Delighting customers is something that Ganenthiran also thinks the industry needs to focus on, and that goal was a guiding principle when the company expanded its customer service team, early in the pandemic, from 1,200 to 18,000 agents. Grocery e-commerce customers, whether on Instacart or other platforms, often complain about late deliveries, missing items, inappropriate item substitutions or out-of-stocks.
“We had a lot of first-time consumers trying grocery e-commerce,” he says. “And, you know, every minute of every day that we’re disappointing customers, I feel it personally, because I understand that’s a single human being who is disappointed with their strawberries. So we work night and day to try to rectify the situation and are constantly focused on how we can improve our overall quality and deliver customers an exceptional experience. And that included a few things.”
The company made the decision to overstaff its customer service department, and became comfortable with not trying to forecast staffing down to the second. It also started not just retraining agents, but “overtraining” them to make the customer happy, no matter what.
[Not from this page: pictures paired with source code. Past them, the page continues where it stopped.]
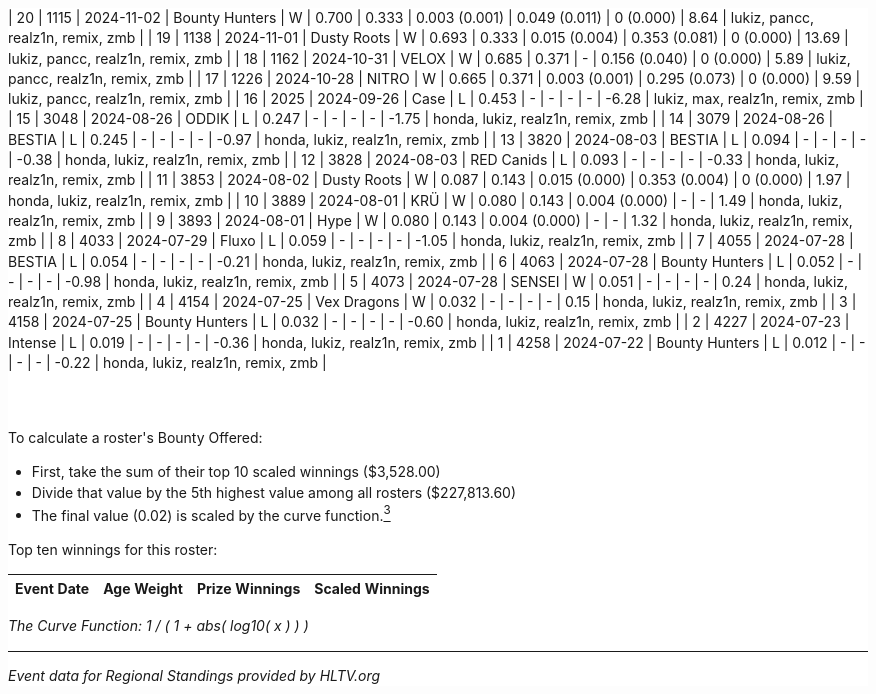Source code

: |           20 |     1115 | 2024-11-02 | Bounty Hunters     | W   | 0.700      | 0.333        | 0.003 (0.001)    | 0.049 (0.011)    | 0 (0.000) |     8.64 | lukiz, pancc, realz1n, remix, zmb  |
|           19 |     1138 | 2024-11-01 | Dusty Roots        | W   | 0.693      | 0.333        | 0.015 (0.004)    | 0.353 (0.081)    | 0 (0.000) |    13.69 | lukiz, pancc, realz1n, remix, zmb  |
|           18 |     1162 | 2024-10-31 | VELOX              | W   | 0.685      | 0.371        | -                | 0.156 (0.040)    | 0 (0.000) |     5.89 | lukiz, pancc, realz1n, remix, zmb  |
|           17 |     1226 | 2024-10-28 | NITRO              | W   | 0.665      | 0.371        | 0.003 (0.001)    | 0.295 (0.073)    | 0 (0.000) |     9.59 | lukiz, pancc, realz1n, remix, zmb  |
|           16 |     2025 | 2024-09-26 | Case               | L   | 0.453      | -            | -                | -                | -         |    -6.28 | lukiz, max, realz1n, remix, zmb    |
|           15 |     3048 | 2024-08-26 | ODDIK              | L   | 0.247      | -            | -                | -                | -         |    -1.75 | honda, lukiz, realz1n, remix, zmb  |
|           14 |     3079 | 2024-08-26 | BESTIA             | L   | 0.245      | -            | -                | -                | -         |    -0.97 | honda, lukiz, realz1n, remix, zmb  |
|           13 |     3820 | 2024-08-03 | BESTIA             | L   | 0.094      | -            | -                | -                | -         |    -0.38 | honda, lukiz, realz1n, remix, zmb  |
|           12 |     3828 | 2024-08-03 | RED Canids         | L   | 0.093      | -            | -                | -                | -         |    -0.33 | honda, lukiz, realz1n, remix, zmb  |
|           11 |     3853 | 2024-08-02 | Dusty Roots        | W   | 0.087      | 0.143        | 0.015 (0.000)    | 0.353 (0.004)    | 0 (0.000) |     1.97 | honda, lukiz, realz1n, remix, zmb  |
|           10 |     3889 | 2024-08-01 | KRÜ                | W   | 0.080      | 0.143        | 0.004 (0.000)    | -                | -         |     1.49 | honda, lukiz, realz1n, remix, zmb  |
|            9 |     3893 | 2024-08-01 | Hype               | W   | 0.080      | 0.143        | 0.004 (0.000)    | -                | -         |     1.32 | honda, lukiz, realz1n, remix, zmb  |
|            8 |     4033 | 2024-07-29 | Fluxo              | L   | 0.059      | -            | -                | -                | -         |    -1.05 | honda, lukiz, realz1n, remix, zmb  |
|            7 |     4055 | 2024-07-28 | BESTIA             | L   | 0.054      | -            | -                | -                | -         |    -0.21 | honda, lukiz, realz1n, remix, zmb  |
|            6 |     4063 | 2024-07-28 | Bounty Hunters     | L   | 0.052      | -            | -                | -                | -         |    -0.98 | honda, lukiz, realz1n, remix, zmb  |
|            5 |     4073 | 2024-07-28 | SENSEI             | W   | 0.051      | -            | -                | -                | -         |     0.24 | honda, lukiz, realz1n, remix, zmb  |
|            4 |     4154 | 2024-07-25 | Vex Dragons        | W   | 0.032      | -            | -                | -                | -         |     0.15 | honda, lukiz, realz1n, remix, zmb  |
|            3 |     4158 | 2024-07-25 | Bounty Hunters     | L   | 0.032      | -            | -                | -                | -         |    -0.60 | honda, lukiz, realz1n, remix, zmb  |
|            2 |     4227 | 2024-07-23 | Intense            | L   | 0.019      | -            | -                | -                | -         |    -0.36 | honda, lukiz, realz1n, remix, zmb  |
|            1 |     4258 | 2024-07-22 | Bounty Hunters     | L   | 0.012      | -            | -                | -                | -         |    -0.22 | honda, lukiz, realz1n, remix, zmb  |

<br />
<span id="table2"></span><br />
To calculate a roster's Bounty Offered:<br />

- First, take the sum of their top 10 scaled winnings ($3,528.00)
- Divide that value by the 5th highest value among all rosters ($227,813.60)
- The final value (0.02) is scaled by the curve function.[<sup>3</sup>](#curveFunction)

Top ten winnings for this roster:<br />

| Event Date | Age Weight | Prize Winnings | Scaled Winnings |
| :- | -: | :- | :- |


<span id="curveFunction"></span>_The Curve Function: 1 / ( 1 + abs( log10( x ) ) )_<br />

---
_Event data for Regional Standings provided by HLTV.org_<br />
The third thing that the company did was re-evaluate how customers could contact Instacart Care.
“We realized the most efficient way and best way for customers to get order issues resolved was through chat,” Ganenthiran says. Instacart also launched a special toll-free number for older customers to use for placing orders.
“Today, our customer SLAs [service-level agreements] are better than they were pre-pandemic,” Ganenthiran notes. “Our CSAT [customer satisfaction] score for folks who are contacting us is significantly higher. Our costs are back in line, and we’re now able to even extend new ways that our customer service team can help.”
Of course, the No. 1 customer service problem for Instacart during the pandemic has been out-of-stocks. According to Ganenthiran, Instacart engineers have spent a lot of time over the past few months building different machine-learning models and using artificial intelligence to better assess whether a certain product has run out.
“What is the next best product?” he ponders. “And then, based off a customer’s previous purchasing habits, giving our shoppers a better sense of what will be an acceptable replacement. There’s a lot of invisible technology that we’ve built to actually make the experience for the shopper as simple and as clean as possible so that they are able to deliver the best experience for the customer as well.”
Three things are certain in this period of uncertainty: grocery e-commerce is here to stay, the American consumer is fickle, and Instacart plans to help grocers win more customers in a permanently transformed grocery retail landscape.
All three will matter, and no matter how many competitors spring up (Uber, DoorDash, Shipt and Amazon, to name just a few), Instacart’s value proposition will remain helping grocers win in e-commerce.
“There’s two big differences between Instacart and all of its competitors,” Ganenthiran points out. “The first is Instacart doesn’t compete with our retailers. The second difference is our commitment not just to a marketplace, a multi-retailer marketplace, but the retailers’ own sites, via the Instacart Enterprise offering. We believe Instacart will be successful if brick-and-mortar grocery is successful. Competition is inevitable, and competition has always existed. So we just have to keep doing better.”
Doing better and being nimble is what Instacart has proved that it’s capable of. But the real challenge going forward will be proving that it can become a profitable, sustainable business.